EXERCISE MATERIAL
++++
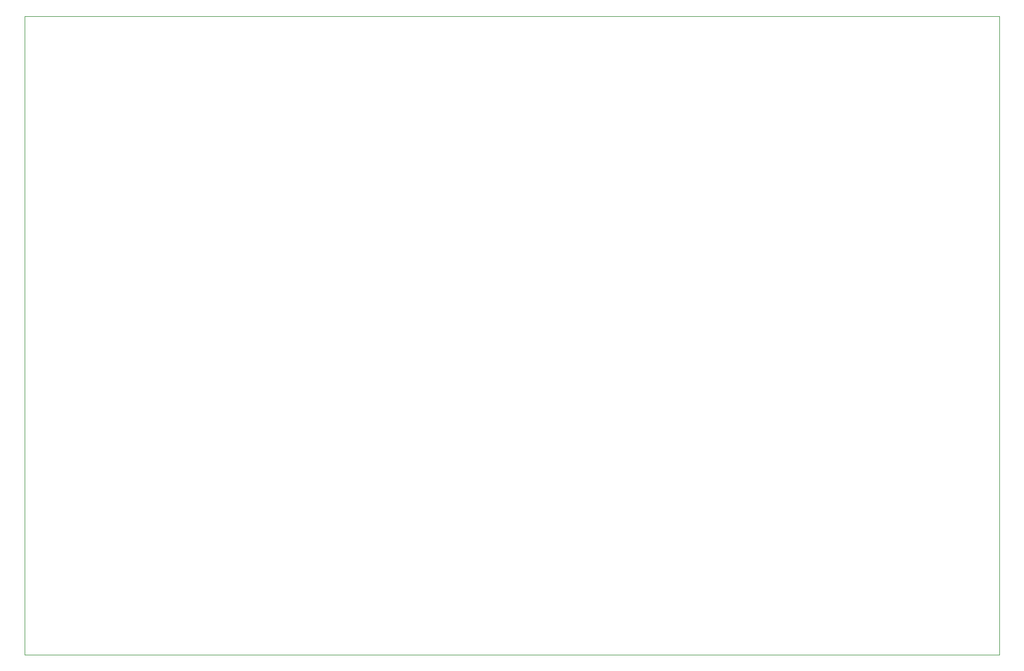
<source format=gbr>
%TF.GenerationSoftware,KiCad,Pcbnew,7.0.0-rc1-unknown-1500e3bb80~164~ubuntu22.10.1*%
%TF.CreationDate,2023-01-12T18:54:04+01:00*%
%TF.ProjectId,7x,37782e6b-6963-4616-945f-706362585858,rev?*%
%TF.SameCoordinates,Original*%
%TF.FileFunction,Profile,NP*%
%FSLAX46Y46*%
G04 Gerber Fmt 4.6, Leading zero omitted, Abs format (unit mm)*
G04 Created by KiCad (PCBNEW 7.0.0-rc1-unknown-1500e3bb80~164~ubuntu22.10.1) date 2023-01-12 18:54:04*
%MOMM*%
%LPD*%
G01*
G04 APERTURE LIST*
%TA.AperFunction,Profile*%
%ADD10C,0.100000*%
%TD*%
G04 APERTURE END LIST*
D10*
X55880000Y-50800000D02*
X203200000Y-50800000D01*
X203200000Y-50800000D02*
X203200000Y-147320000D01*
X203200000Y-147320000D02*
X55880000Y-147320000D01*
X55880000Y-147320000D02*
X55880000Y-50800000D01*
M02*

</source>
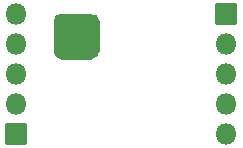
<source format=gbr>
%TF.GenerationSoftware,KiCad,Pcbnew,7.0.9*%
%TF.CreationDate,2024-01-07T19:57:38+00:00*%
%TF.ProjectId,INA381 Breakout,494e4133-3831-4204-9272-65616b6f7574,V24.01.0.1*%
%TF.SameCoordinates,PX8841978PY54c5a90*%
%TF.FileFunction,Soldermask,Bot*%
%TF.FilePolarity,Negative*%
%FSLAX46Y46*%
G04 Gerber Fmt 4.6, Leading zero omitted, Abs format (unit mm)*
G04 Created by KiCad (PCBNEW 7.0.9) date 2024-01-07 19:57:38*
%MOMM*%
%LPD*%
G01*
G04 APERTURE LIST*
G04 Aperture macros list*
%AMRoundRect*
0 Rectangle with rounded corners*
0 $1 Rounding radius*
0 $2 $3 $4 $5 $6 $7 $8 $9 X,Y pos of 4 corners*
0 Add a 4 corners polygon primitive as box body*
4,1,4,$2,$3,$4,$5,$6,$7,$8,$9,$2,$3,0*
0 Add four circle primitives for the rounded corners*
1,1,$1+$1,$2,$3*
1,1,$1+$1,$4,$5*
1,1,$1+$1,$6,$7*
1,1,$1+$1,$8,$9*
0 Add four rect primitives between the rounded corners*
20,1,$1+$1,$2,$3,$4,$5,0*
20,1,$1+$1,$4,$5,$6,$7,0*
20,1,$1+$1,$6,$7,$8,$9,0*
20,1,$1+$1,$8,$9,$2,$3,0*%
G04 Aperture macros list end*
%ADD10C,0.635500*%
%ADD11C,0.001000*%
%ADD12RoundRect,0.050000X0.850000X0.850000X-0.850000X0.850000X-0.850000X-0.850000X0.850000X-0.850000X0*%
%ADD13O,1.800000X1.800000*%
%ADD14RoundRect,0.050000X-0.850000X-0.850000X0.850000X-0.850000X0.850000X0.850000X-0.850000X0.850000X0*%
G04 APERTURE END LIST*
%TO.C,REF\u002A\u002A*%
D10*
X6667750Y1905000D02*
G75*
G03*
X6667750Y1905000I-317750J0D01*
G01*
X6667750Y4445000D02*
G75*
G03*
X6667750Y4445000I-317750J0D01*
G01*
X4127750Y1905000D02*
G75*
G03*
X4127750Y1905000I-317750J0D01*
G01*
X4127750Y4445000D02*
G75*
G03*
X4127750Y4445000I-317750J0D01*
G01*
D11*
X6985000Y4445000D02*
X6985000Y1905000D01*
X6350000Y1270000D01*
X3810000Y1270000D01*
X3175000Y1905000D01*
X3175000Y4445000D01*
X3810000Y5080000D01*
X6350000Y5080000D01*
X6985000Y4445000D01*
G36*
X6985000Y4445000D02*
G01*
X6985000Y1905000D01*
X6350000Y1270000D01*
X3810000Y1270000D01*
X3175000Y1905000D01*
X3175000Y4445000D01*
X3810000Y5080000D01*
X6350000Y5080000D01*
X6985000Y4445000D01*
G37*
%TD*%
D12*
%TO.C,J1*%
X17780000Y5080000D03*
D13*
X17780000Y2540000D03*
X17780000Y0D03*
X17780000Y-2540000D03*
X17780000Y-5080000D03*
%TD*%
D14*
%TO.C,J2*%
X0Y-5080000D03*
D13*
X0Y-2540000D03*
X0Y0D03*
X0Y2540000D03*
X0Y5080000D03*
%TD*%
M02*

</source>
++++
Restate the full listing verbatim and drop every picture.

<source format=gbr>
%TF.GenerationSoftware,KiCad,Pcbnew,7.0.0-rc1-unknown-1500e3bb80~164~ubuntu22.10.1*%
%TF.CreationDate,2023-01-12T18:54:04+01:00*%
%TF.ProjectId,7x,37782e6b-6963-4616-945f-706362585858,rev?*%
%TF.SameCoordinates,Original*%
%TF.FileFunction,Profile,NP*%
%FSLAX46Y46*%
G04 Gerber Fmt 4.6, Leading zero omitted, Abs format (unit mm)*
G04 Created by KiCad (PCBNEW 7.0.0-rc1-unknown-1500e3bb80~164~ubuntu22.10.1) date 2023-01-12 18:54:04*
%MOMM*%
%LPD*%
G01*
G04 APERTURE LIST*
%TA.AperFunction,Profile*%
%ADD10C,0.100000*%
%TD*%
G04 APERTURE END LIST*
D10*
X55880000Y-50800000D02*
X203200000Y-50800000D01*
X203200000Y-50800000D02*
X203200000Y-147320000D01*
X203200000Y-147320000D02*
X55880000Y-147320000D01*
X55880000Y-147320000D02*
X55880000Y-50800000D01*
M02*

</source>
<source format=gbr>
%TF.GenerationSoftware,KiCad,Pcbnew,7.0.9*%
%TF.CreationDate,2024-01-07T19:57:38+00:00*%
%TF.ProjectId,INA381 Breakout,494e4133-3831-4204-9272-65616b6f7574,V24.01.0.1*%
%TF.SameCoordinates,PX8841978PY54c5a90*%
%TF.FileFunction,Soldermask,Bot*%
%TF.FilePolarity,Negative*%
%FSLAX46Y46*%
G04 Gerber Fmt 4.6, Leading zero omitted, Abs format (unit mm)*
G04 Created by KiCad (PCBNEW 7.0.9) date 2024-01-07 19:57:38*
%MOMM*%
%LPD*%
G01*
G04 APERTURE LIST*
G04 Aperture macros list*
%AMRoundRect*
0 Rectangle with rounded corners*
0 $1 Rounding radius*
0 $2 $3 $4 $5 $6 $7 $8 $9 X,Y pos of 4 corners*
0 Add a 4 corners polygon primitive as box body*
4,1,4,$2,$3,$4,$5,$6,$7,$8,$9,$2,$3,0*
0 Add four circle primitives for the rounded corners*
1,1,$1+$1,$2,$3*
1,1,$1+$1,$4,$5*
1,1,$1+$1,$6,$7*
1,1,$1+$1,$8,$9*
0 Add four rect primitives between the rounded corners*
20,1,$1+$1,$2,$3,$4,$5,0*
20,1,$1+$1,$4,$5,$6,$7,0*
20,1,$1+$1,$6,$7,$8,$9,0*
20,1,$1+$1,$8,$9,$2,$3,0*%
G04 Aperture macros list end*
%ADD10C,0.635500*%
%ADD11C,0.001000*%
%ADD12RoundRect,0.050000X0.850000X0.850000X-0.850000X0.850000X-0.850000X-0.850000X0.850000X-0.850000X0*%
%ADD13O,1.800000X1.800000*%
%ADD14RoundRect,0.050000X-0.850000X-0.850000X0.850000X-0.850000X0.850000X0.850000X-0.850000X0.850000X0*%
G04 APERTURE END LIST*
%TO.C,REF\u002A\u002A*%
D10*
X6667750Y1905000D02*
G75*
G03*
X6667750Y1905000I-317750J0D01*
G01*
X6667750Y4445000D02*
G75*
G03*
X6667750Y4445000I-317750J0D01*
G01*
X4127750Y1905000D02*
G75*
G03*
X4127750Y1905000I-317750J0D01*
G01*
X4127750Y4445000D02*
G75*
G03*
X4127750Y4445000I-317750J0D01*
G01*
D11*
X6985000Y4445000D02*
X6985000Y1905000D01*
X6350000Y1270000D01*
X3810000Y1270000D01*
X3175000Y1905000D01*
X3175000Y4445000D01*
X3810000Y5080000D01*
X6350000Y5080000D01*
X6985000Y4445000D01*
G36*
X6985000Y4445000D02*
G01*
X6985000Y1905000D01*
X6350000Y1270000D01*
X3810000Y1270000D01*
X3175000Y1905000D01*
X3175000Y4445000D01*
X3810000Y5080000D01*
X6350000Y5080000D01*
X6985000Y4445000D01*
G37*
%TD*%
D12*
%TO.C,J1*%
X17780000Y5080000D03*
D13*
X17780000Y2540000D03*
X17780000Y0D03*
X17780000Y-2540000D03*
X17780000Y-5080000D03*
%TD*%
D14*
%TO.C,J2*%
X0Y-5080000D03*
D13*
X0Y-2540000D03*
X0Y0D03*
X0Y2540000D03*
X0Y5080000D03*
%TD*%
M02*

</source>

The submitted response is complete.